July 25, 2021 - 19:46

TEHRAN – A team of Iranian restorers and cultural heritage experts has finished work on Sirvan in a bid to help preserve the ancient town for future generations.

Situated in modern Ilam province, Sirvan was once one of the most important and prosperous Iranian cities in the Sassanid period (224–651).

A sum of three billion rials (about $71,000 at the official exchange rate of 42,000 rials per dollar) was spent on the restoration project, provincial tourism chief Abdolmalek Shanbehzadeh said on July 20, CHTN reported.

“We hope to be good custodians of cultural heritage and pass it on to future generations as part of our enduring culture,” the official said.

Sirvan is home to the ruined bridges, roads, yards, numerous castles, and fortresses, amongst other ancient settlements.

The under-the-radar province is making its best to grow into a major travel destination for both domestic and international holidaymakers, sightseers, history buffs, and nature lovers.

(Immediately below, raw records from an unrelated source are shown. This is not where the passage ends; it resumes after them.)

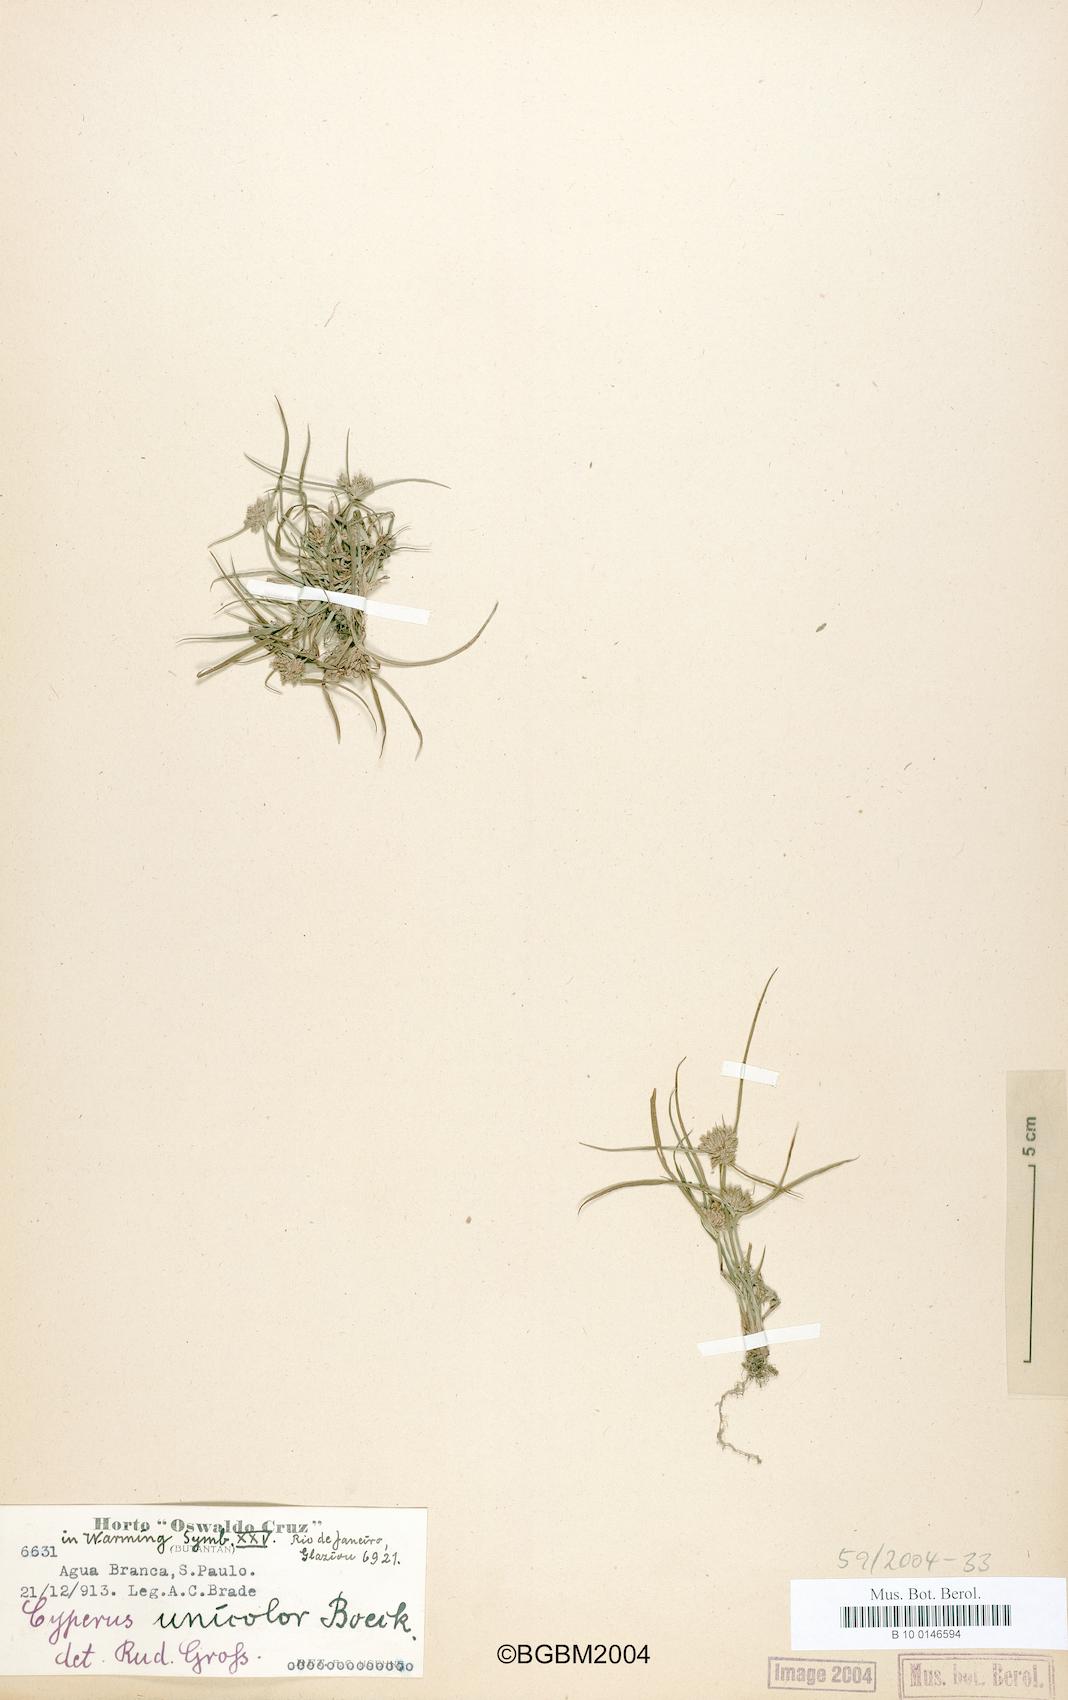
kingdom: Plantae
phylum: Tracheophyta
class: Liliopsida
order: Poales
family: Cyperaceae
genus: Cyperus
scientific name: Cyperus unicolor
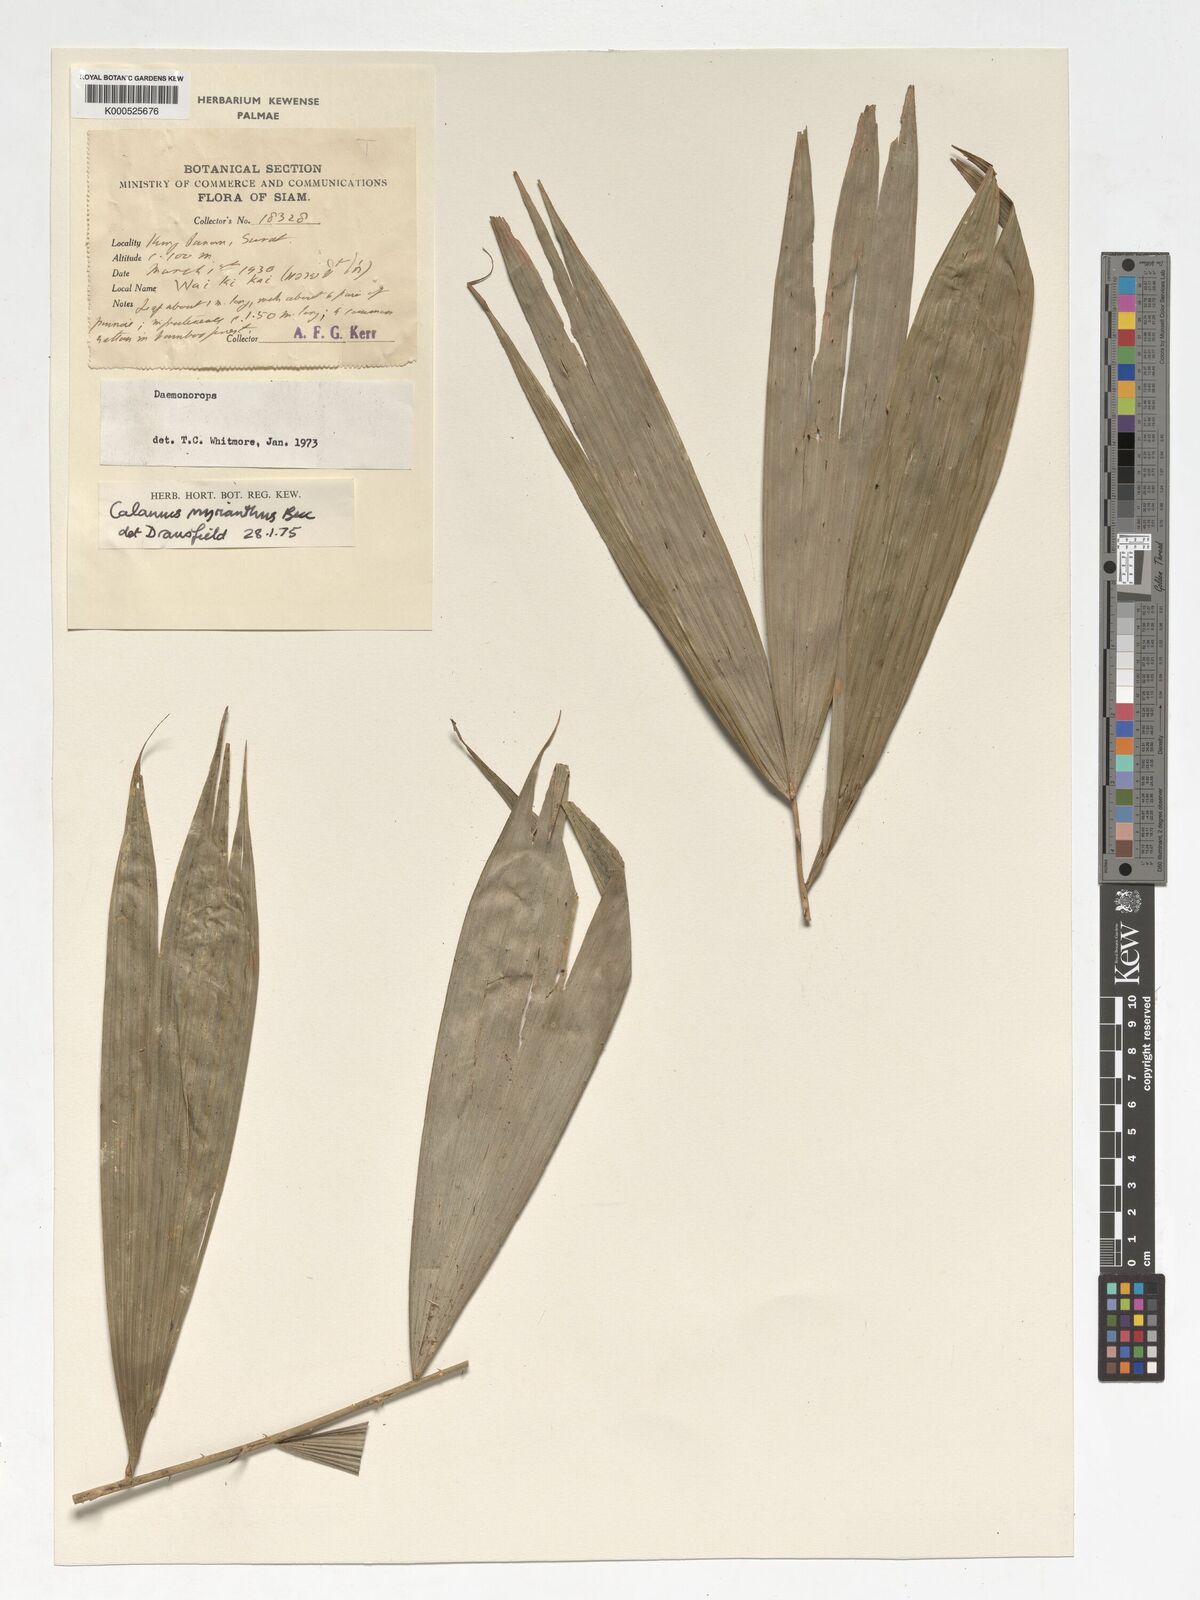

The Sassanid era is of very high importance in the history of Iran. Experts believe during the Sassanid era the art and architecture of the nation experienced a general renaissance. In that era, crafts such as metalwork and gem-engraving grew highly sophisticated, as scholarship was encouraged by the state; many works from both the East and West were translated into Pahlavi, the official language of the Sassanians.

The Sassanid archaeological landscape also represents a highly efficient system of land use and strategic utilization of natural topography in the creation of the earliest cultural centers of the Sassanid civilization.

In 2018, UNESCO added an ensemble of Sassanian historical cities in southern Iran -- titled “Sassanid Archaeological Landscape of Fars Region”-- to its World Heritage list. The ensemble is comprised of eight archaeological sites situated in three geographical parts of Firuzabad, Bishapur, and Sarvestan. It reflects the optimized utilization of natural topography and bears witness to the influence of Achaemenid and Parthian cultural traditions and of Roman art, which later had a significant impact on the architecture and artistic styles of the Islamic era.

The dynasty evolved by Ardashir I and was destroyed by the Arabs during the period of 637 to 651. The dynasty was named after Sasan, an ancestor of Ardashir I. Under his leadership who reigned from 224 to 241, the Sassanians overthrew the Parthians and created an empire that was constantly changing in size as it reacted to Rome and Byzantium to the west and the Kushans and Hephthalites to the east, according to Britannica Encyclopedia.

At the time of Shapur I (reigned 241 CE–272), the empire stretched from Sogdiana and Iberia (Georgia) in the north to the Mazun region of Arabia in the south; in the east, it extended to the Indus River and in the west to the upper Tigris and Euphrates river valleys.